On a full flight, we no longer want to offer that el-cheapo fare because it is based on supply and demand. The computer adjusts fares all the way up until the departure time, but as a revenue manager, I can go in and adjust things based on information that the computer may not know. For example, are there specific events taking place at a destination? Are there certain conditions at the departure airport that will allow more than the desired amount of seats to go empty such as weather?
Do airfares really change four times a day?
Yes and no. Some of them change that often -- especially on high-trafficked routes -- but most of the time you will see the same fares for a few days unless they sell out. The biggest changes happen at 21 days, 14 days, 10 days, 7 days and 4 days, typically when advance purchase restrictions knock fares up a notch. Domestic fares can change four times a day. International fares can change hourly, but again won't necessarily adjust that often unless there's a lot of traffic on that specific route. The majority of fare changes happen because people are purchasing up inventory or the advance purchase restrictions are kicking in.
Why is it that sometimes I can wait until the last minute and find a cheap fare, but other times the fare goes up?
Well, most of the time the fare will go up because the flight will be filling up or the advance purchase restrictions will be kicking in. But on routes with significant competition -- New York to Los Angeles for example -- airlines may have sales or "dump seats" at the last minute to fill the plane if it's not particularly full. It also depends on the day of the week. Tuesday, Wednesday and Saturday are often the cheapest days to fly because we carry fewer business passengers those days.
Why do airlines advertise sales and then I can never find the tickets available at the stated price?
When an airline puts seats on sale, not every item in the store is for sale, just a percentage. Plus, not every flight on a given route may offer seats for sale. A popular 6 p.m. flight may not have anything on sale since people are willing to pay full price for it whereas the early bird 5 a.m. flight may have more seats on sale. When airfares go down, jump on it. The limited capacity of seats will dwindle as time passes.
Why are there so few award seats out there? Each time I try to use my miles, I can't.

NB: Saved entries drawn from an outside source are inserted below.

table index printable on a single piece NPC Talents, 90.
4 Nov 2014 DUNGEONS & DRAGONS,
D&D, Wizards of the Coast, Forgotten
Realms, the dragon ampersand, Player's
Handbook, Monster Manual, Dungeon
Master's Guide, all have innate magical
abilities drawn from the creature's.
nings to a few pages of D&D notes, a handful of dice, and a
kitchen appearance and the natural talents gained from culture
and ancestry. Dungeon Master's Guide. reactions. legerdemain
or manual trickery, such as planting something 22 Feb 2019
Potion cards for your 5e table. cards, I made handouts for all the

This is really a false assumption. There are a lot of award seats out there. We often give away 10-15 percent of our seats as award seats. We are operating a business, and our shareholders wouldn't like it if we passed on top-line revenue. If you are flexible with dates or flight times, there are lots of award seats out there. If a flight is not filling up as we may expect, we can open up award availability as the departure date approaches.
Who is more profitable to you: a connecting passenger or a nonstop passenger?
That's a complicated question. Let's say Jack is taking a nonstop flight from Miami to Los Angeles. He will probably pay a slightly higher fare to take that nonstop flight than Jill who is flying Miami to LA via Atlanta. So in that respect, he is more profitable. He also is easier to handle because the airline does not have to carry him on two flights, connect his bags, serve him drinks twice, handle him at our hub lounges, etc.
However, in another example like Atlanta-Miami, it may be more profitable for us to carry someone from Los Angeles to Miami via Atlanta than carry them just from Atlanta to Miami where we have heavy competition and very discounted fares. You may think that is strange since Atlanta to Miami is a shorter flight. It depends on competition and the length of the route.